Skip to content

muazhari/research-assistant-mini

Repository files navigation

Research Assistant Mini

Research Assistant Mini App using Streamlit user interface.

Features

  • Passage Search (Done)
  • Long Form QA (Done)
  • Document Network (Not yet implemented)
  • Document Search (Not yet implemented)

Authors

Demo

  • Passage Search

passage_search_demo

  • Long Form QA

long-form_qa_demo

Walkthrough

Local

  1. Install the Nvidia GPU driver and CUDA package, then ensure the system can use GPU CUDA cores (via anaconda).
  2. Install Python 3.9.x, JDK 8, wkhtmltopdf, & Apache Tika (via chocolatey or apt).
  3. Run git clone https://github.com/muazhari/research-assistant-mini.git.
  4. Go to research-assistant-mini directory.
  5. Run pip install -r requirements.txt && pip install farm-haystack[only-faiss,only-faiss-gpu,crawler,preprocessing,ocr] txtai[pipeline].
  6. Get your Open AI API key.
  7. Run python run.py --server.address 0.0.0.0 --server.port 8501 (Run as Administrator if in Windows).
********************
PROBLEMS TO SOLVE:
1. From the Research Assistant Mini page, print the part that starts at the words "3. Run git clone" and ends after "if in Windows).".
2. Shorten the numbered setup steps on the Research Assistant Mini page, starting with "Install the Nvidia GPU driver", into a tighter list that keeps the main facts.
Nothing here depends on the lines that come next.

Point tracking data:
********************
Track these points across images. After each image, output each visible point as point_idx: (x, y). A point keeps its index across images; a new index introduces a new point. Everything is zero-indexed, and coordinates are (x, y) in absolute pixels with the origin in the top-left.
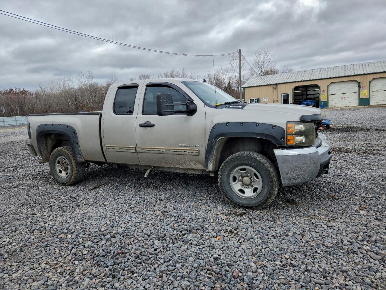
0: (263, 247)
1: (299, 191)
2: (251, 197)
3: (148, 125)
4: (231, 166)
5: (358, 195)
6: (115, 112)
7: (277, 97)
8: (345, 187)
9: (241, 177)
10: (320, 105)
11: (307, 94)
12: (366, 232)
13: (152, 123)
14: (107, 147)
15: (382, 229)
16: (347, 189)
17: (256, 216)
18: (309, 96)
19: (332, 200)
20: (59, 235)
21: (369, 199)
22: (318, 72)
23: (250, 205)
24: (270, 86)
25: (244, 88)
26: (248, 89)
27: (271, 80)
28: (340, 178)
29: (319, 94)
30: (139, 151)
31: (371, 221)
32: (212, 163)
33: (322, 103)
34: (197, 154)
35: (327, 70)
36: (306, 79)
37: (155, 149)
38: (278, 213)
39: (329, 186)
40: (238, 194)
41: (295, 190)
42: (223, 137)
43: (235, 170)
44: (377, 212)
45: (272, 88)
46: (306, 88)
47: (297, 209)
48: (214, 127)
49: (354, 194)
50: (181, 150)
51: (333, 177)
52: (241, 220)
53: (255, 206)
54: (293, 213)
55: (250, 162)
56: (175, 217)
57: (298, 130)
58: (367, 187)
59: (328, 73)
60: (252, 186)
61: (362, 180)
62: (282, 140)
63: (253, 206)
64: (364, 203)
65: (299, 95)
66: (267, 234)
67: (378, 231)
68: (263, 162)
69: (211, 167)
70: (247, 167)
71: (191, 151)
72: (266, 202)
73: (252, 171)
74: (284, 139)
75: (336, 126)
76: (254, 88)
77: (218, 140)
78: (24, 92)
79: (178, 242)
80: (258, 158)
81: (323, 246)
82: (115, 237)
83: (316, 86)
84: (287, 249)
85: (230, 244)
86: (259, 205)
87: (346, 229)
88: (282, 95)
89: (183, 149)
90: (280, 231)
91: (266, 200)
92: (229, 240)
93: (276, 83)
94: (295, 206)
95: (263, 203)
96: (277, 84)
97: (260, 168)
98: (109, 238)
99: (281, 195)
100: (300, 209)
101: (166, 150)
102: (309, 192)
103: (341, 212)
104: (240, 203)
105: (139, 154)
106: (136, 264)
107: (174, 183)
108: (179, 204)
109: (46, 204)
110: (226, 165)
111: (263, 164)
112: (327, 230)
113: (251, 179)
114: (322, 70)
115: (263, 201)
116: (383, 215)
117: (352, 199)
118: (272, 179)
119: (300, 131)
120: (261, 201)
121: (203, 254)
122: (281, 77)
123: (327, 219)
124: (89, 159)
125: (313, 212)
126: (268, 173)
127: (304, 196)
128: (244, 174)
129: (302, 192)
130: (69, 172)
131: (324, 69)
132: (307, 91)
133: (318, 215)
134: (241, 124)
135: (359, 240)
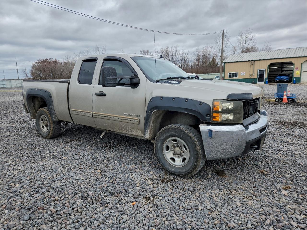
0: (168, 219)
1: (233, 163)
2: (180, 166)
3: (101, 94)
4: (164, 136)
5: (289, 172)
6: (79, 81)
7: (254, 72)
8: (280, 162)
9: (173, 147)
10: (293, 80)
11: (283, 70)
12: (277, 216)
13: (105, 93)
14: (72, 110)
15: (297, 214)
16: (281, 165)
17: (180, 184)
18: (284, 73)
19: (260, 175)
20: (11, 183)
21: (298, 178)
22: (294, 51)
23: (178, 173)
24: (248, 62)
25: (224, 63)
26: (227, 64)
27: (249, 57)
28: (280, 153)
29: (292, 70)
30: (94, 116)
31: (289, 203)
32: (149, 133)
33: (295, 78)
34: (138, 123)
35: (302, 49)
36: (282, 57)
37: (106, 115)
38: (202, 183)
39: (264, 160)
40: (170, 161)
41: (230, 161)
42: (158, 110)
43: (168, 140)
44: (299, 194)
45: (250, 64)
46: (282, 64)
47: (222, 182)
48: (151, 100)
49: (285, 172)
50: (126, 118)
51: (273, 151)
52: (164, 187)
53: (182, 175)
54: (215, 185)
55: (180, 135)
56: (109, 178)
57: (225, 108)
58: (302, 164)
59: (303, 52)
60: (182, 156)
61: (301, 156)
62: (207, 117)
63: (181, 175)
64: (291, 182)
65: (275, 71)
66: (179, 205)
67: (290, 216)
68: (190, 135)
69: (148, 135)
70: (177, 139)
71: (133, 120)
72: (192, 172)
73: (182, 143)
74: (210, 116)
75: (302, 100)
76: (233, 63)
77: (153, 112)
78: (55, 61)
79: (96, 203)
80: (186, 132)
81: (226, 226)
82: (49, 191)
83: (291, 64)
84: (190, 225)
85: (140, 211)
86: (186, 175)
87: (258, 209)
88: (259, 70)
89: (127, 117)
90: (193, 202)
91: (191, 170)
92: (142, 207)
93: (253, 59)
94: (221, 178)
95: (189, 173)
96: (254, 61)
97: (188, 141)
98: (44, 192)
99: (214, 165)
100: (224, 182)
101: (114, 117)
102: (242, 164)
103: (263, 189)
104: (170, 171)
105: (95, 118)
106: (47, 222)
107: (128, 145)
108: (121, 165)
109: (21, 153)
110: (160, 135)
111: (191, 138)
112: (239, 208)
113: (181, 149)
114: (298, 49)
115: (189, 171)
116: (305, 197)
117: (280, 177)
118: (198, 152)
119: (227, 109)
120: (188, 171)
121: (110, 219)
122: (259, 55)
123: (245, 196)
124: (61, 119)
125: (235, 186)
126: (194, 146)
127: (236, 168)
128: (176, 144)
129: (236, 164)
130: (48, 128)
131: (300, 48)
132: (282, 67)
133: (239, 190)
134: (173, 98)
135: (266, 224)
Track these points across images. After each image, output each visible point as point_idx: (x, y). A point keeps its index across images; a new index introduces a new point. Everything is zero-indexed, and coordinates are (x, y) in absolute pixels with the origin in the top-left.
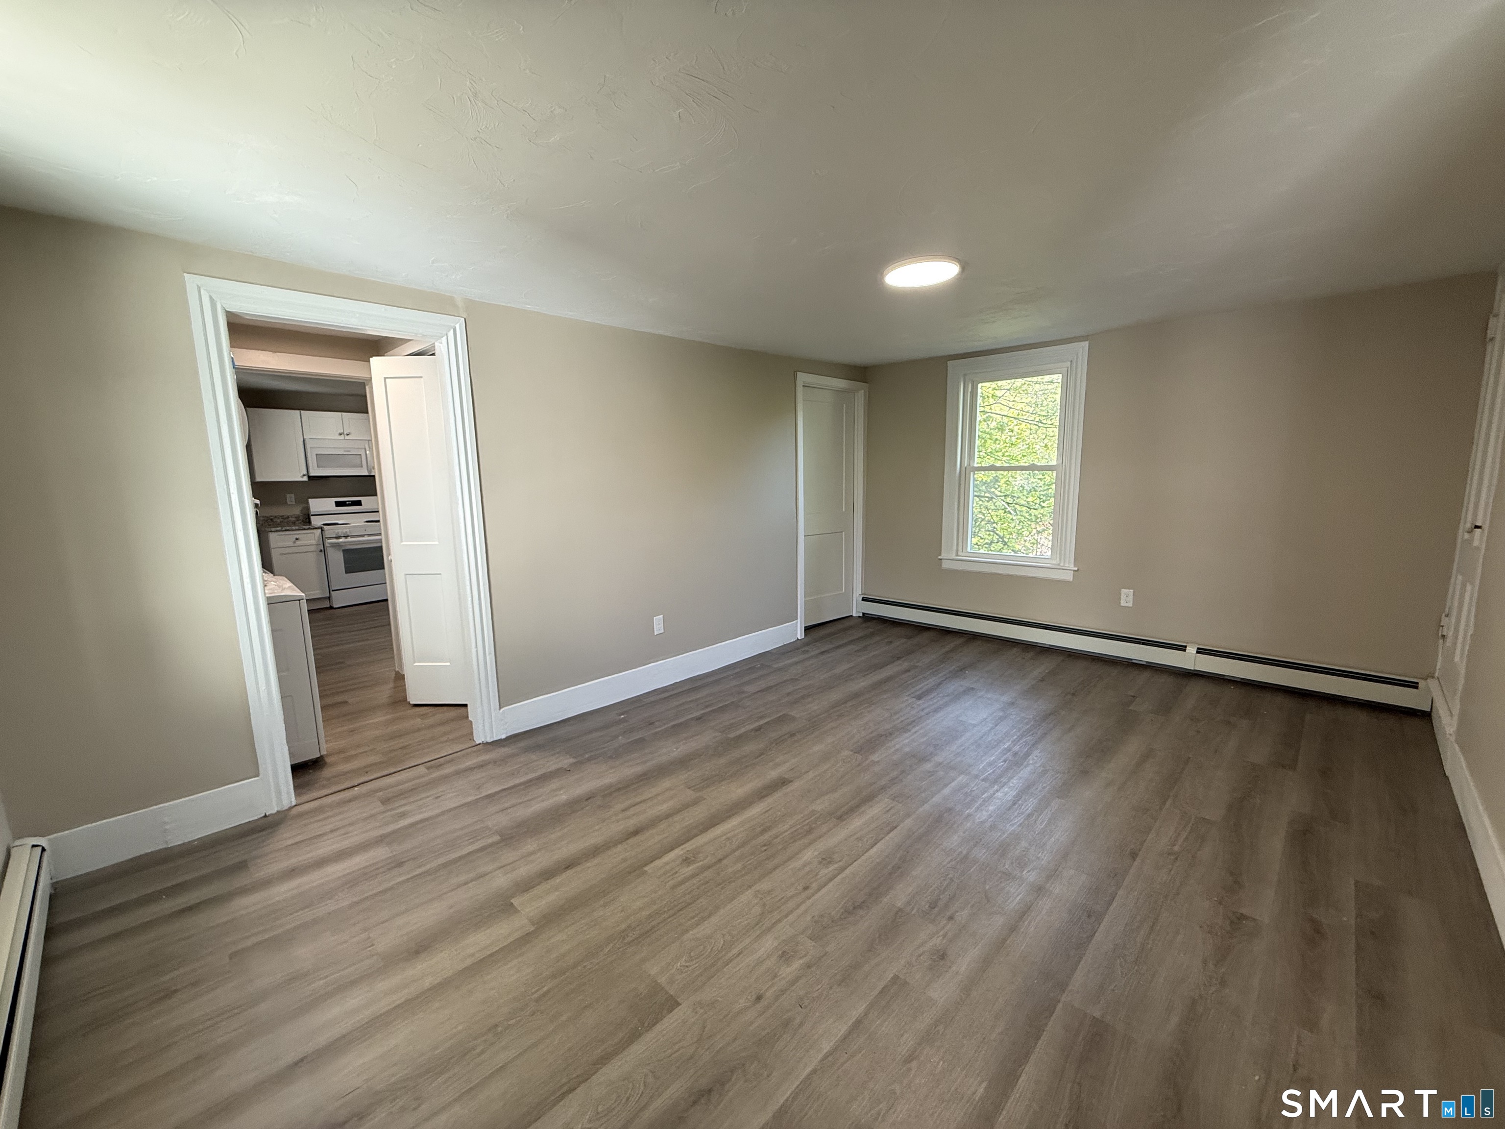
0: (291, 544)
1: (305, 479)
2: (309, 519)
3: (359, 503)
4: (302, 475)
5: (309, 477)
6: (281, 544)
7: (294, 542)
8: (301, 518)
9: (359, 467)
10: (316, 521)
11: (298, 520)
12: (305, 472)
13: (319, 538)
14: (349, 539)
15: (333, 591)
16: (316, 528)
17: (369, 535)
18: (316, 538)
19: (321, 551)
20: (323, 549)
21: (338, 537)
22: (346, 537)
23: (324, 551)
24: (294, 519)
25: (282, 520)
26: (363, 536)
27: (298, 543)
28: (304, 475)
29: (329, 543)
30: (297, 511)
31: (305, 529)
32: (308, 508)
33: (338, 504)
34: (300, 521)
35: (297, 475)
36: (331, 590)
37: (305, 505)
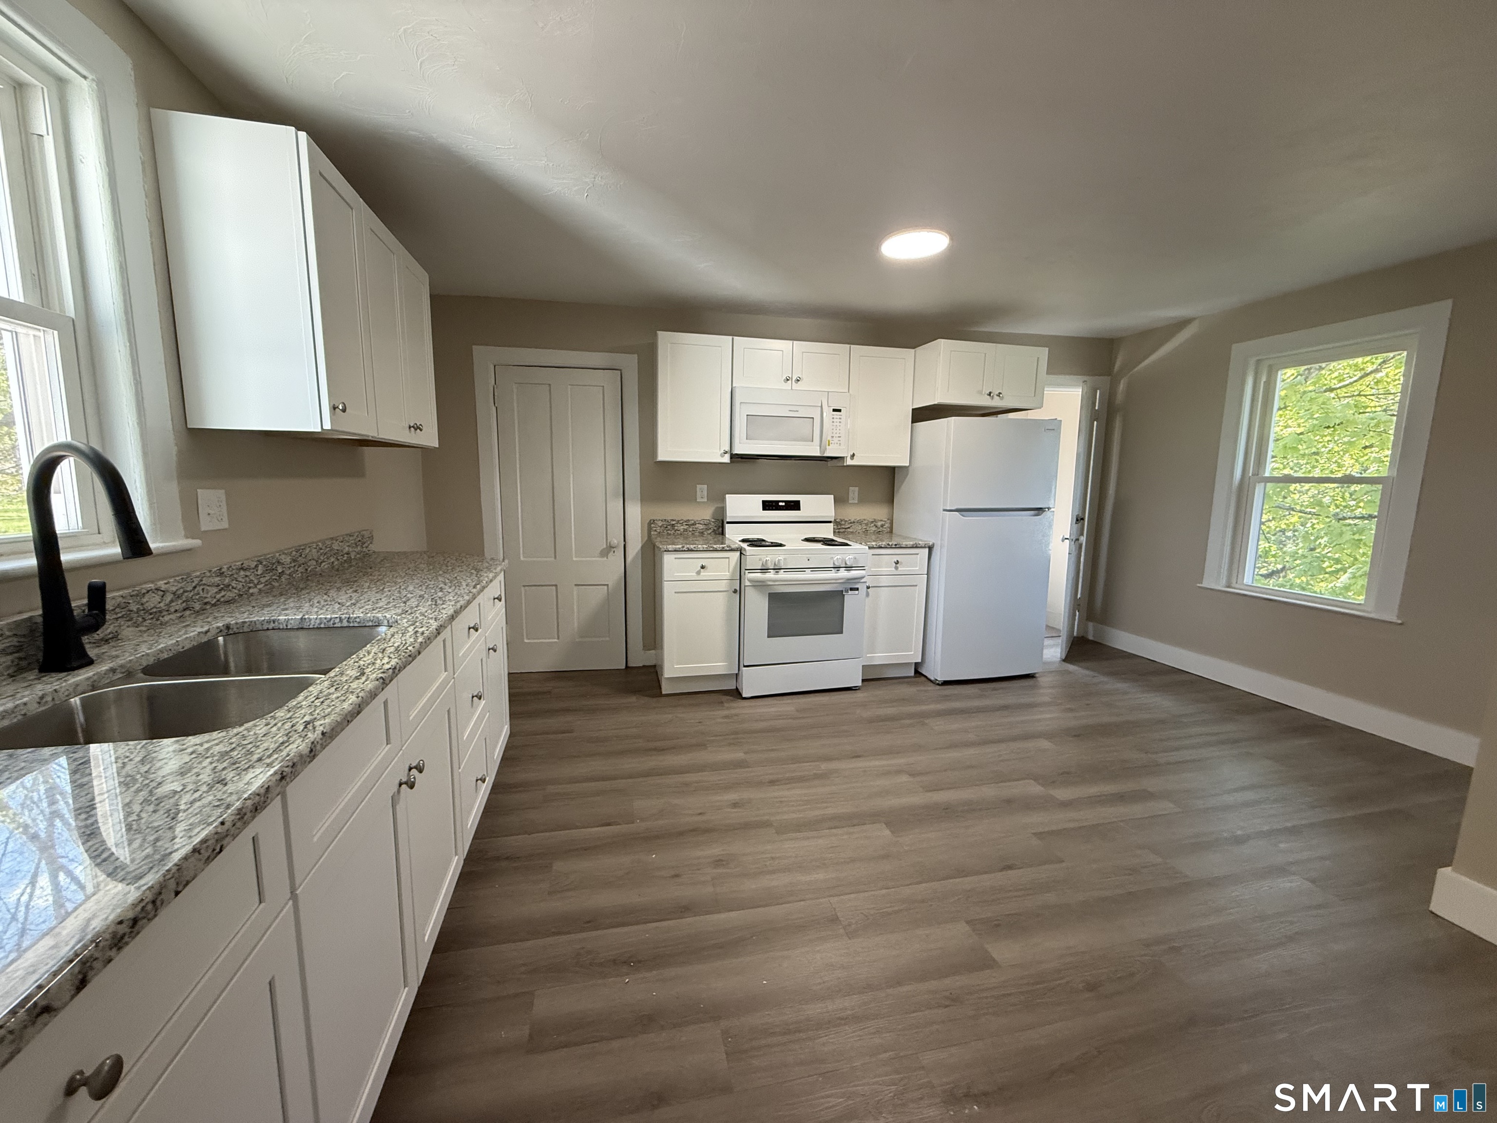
********************
SOLUTIONS TO THE PROBLEMS:
1.
3. Run git clone https://github.com/muazhari/research-assistant-mini.git.
  4. Go to research-assistant-mini directory.
  5. Run pip install -r requirements.txt && pip install farm-haystack[only-faiss,only-faiss-gpu,crawler,preprocessing,ocr] txtai[pipeline].
  6. Get your Open AI API key.
  7. Run python run.py --server.address 0.0.0.0 --server.port 8501 (Run as Administrator if in Windows).

2.
1. Set up the Nvidia GPU driver and CUDA, and make sure the system can use the GPU's CUDA cores (via anaconda).
2. Install Python 3.9.x, JDK 8, wkhtmltopdf, and Apache Tika (via chocolatey or apt).
3. Clone https://github.com/muazhari/research-assistant-mini.git and go into the research-assistant-mini directory.
4. Run pip install -r requirements.txt && pip install farm-haystack[only-faiss,only-faiss-gpu,crawler,preprocessing,ocr] txtai[pipeline].
5. Get an Open AI API key.
6. Run python run.py --server.address 0.0.0.0 --server.port 8501, as Administrator on Windows.